Нормальная история | страница 39
Тема клонирования к теме гуманоидных роботов не имеет отношения: клон человека – это все же обыкновенный человек. А робот – это машина, похожая на тебя. Как пели по-русски роботы у Kraftwerk, “я твой слуга, я твой работник!”.
Представим, что вы приходите из конторы домой после тяжелого, мерзко-безысходного дня, а в прихожей вас встречает такой металлопластиковый, набитый электроникой слуга-работник с приветливым лицом и произносит:
– Вечер добрый, Александр Николаевич!
– Привет… – устало бормочете вы.
– Стакан холодного пива?
– Пожалуй…
– Горячая ванна?
– Пожалуй…
– “Вежливый отказ”?
– Пожалуй…
Звучит песня про Льва Николаевича Толстого, убегающего от себя по яснополянским аллеям, вы раздеваетесь, ванна наполняется, робот наливает в стакан пива, подносит. И вдруг неожиданно для себя вы со всей силы бьете его в пластиковое лицо…

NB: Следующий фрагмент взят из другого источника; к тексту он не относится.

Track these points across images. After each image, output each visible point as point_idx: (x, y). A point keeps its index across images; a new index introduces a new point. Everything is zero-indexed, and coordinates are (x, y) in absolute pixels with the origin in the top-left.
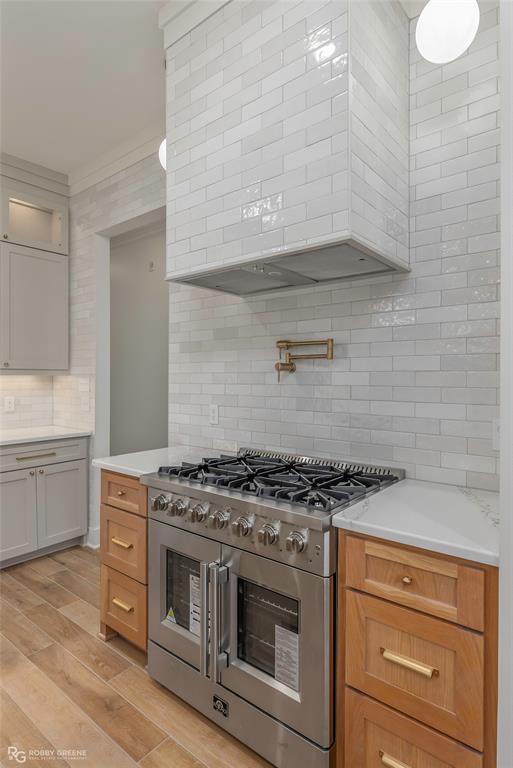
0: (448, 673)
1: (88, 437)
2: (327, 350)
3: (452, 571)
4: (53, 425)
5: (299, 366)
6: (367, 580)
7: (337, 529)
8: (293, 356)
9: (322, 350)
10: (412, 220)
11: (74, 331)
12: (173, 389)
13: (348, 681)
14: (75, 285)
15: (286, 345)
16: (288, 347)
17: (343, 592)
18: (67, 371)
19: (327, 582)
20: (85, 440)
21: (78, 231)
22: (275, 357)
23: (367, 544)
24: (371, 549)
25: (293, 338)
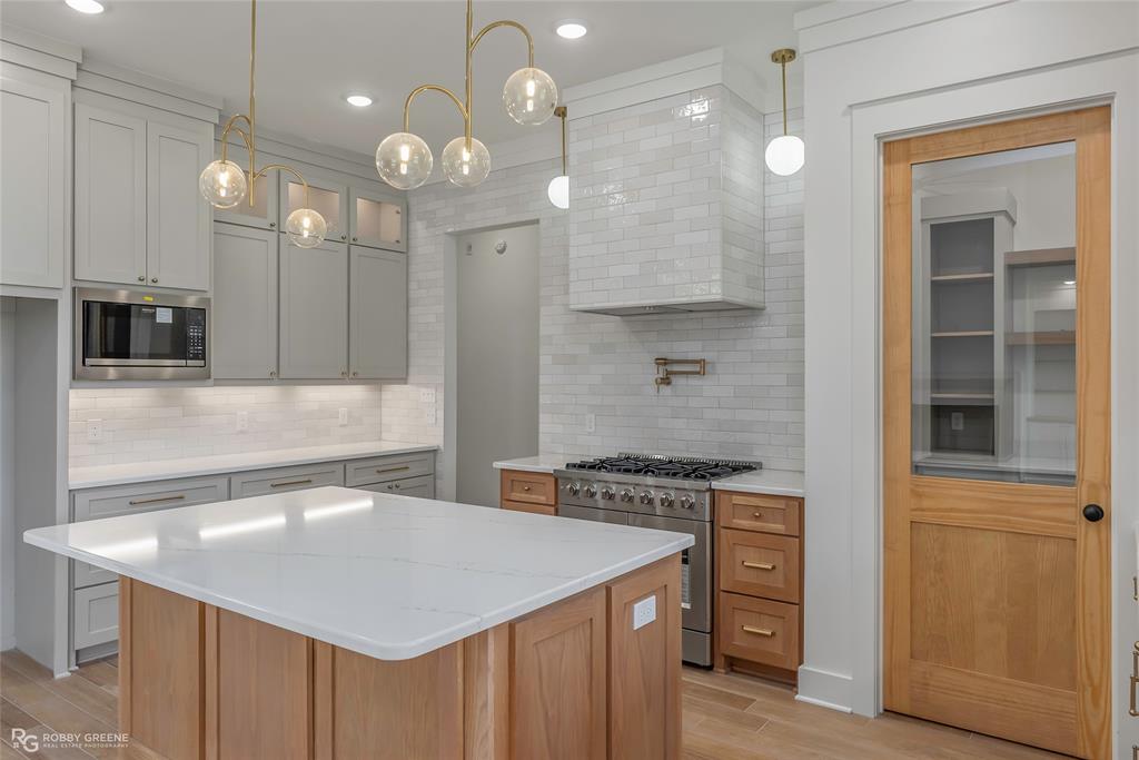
0: (780, 567)
1: (434, 451)
2: (700, 368)
3: (781, 504)
4: (380, 439)
5: (674, 379)
6: (734, 521)
7: (714, 490)
8: (668, 371)
9: (697, 368)
10: (766, 269)
11: (413, 336)
12: (544, 399)
13: (722, 588)
14: (413, 286)
15: (663, 362)
16: (665, 364)
17: (719, 532)
18: (404, 381)
19: (708, 525)
20: (432, 454)
21: (419, 228)
22: (654, 373)
23: (734, 497)
24: (737, 500)
25: (670, 356)
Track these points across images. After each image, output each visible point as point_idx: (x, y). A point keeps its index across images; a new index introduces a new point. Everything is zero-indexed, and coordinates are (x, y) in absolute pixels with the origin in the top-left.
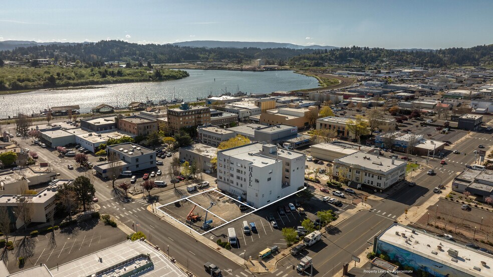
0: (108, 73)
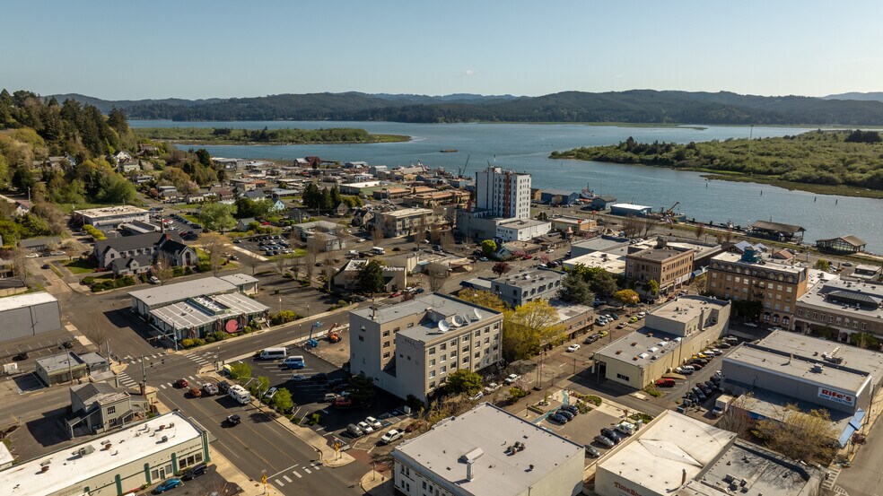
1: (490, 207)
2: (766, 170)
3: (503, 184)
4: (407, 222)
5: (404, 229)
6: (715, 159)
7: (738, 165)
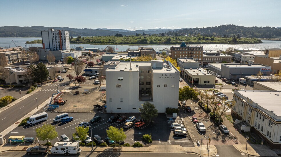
0: (205, 39)
1: (51, 46)
2: (108, 42)
3: (57, 35)
4: (11, 56)
5: (10, 60)
6: (90, 40)
7: (99, 41)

Ох, не пей бензин, хайцзы из провинции Сычуань, не буди в себе Мегатрона…
Между
“Две опасности не перестают угрожать миру – порядок и беспорядок”, – проницательно подметил Поль Валери.
Эти две опасности, два крайних состояния мира материализуются в моем представлении в виде двух громадных волн – ревущего цунами, крушащего все на своем пути, и молчаливо-неподвижной бетонной стены, отделяющей государство Порядка от остального мира.
С цунами и хаосом все более-менее ясно: энтропия лишает человека бытовой и экзистенциальной опоры, вызывая у него панику и фрустрацию. Хаос в чистом виде любят очень немногие. Хоть Бродский и написал: “Ихь либе жизнь и обожаю хаос”, сам он, однако, предпочитал комфортный и упорядоченно-предсказуемый стиль жизни. Хаос богемной жизни предполагает опору в творчестве. Рембо, Модильяни, Верлен, Бодлер, Есенин, Паунд, Зверев, Губанов отдавались хаосу в промежутках между творческими актами, требующих соблюдения четкой иерархии ценностей, мастерства и абсолютного Порядка. Следовательно, чистыми жрецами Хаоса они уже не были.
Чистого жреца Хаоса я наблюдал однажды в берлинском метро: в вагон вошел бомж в грязной и зассанной одежде с огромным, многокилограммовым колтуном искусственного происхождения на голове. Это был настоящий киник с сумой, с почти черным, немытым лицом и огромными, нестрижеными ногтями. Про другого киника (или анахорета?) я смотрел репортаж по американскому телевидению: у себя в комнате он обустроил настоящую пещеру, сооружая ее из всевозможных обломков цивилизации и собственного кала. Пещера, судя по всему, получилась крепкой: полиция в противогазах долго вытягивала воющего американского Диогена из его укрывища.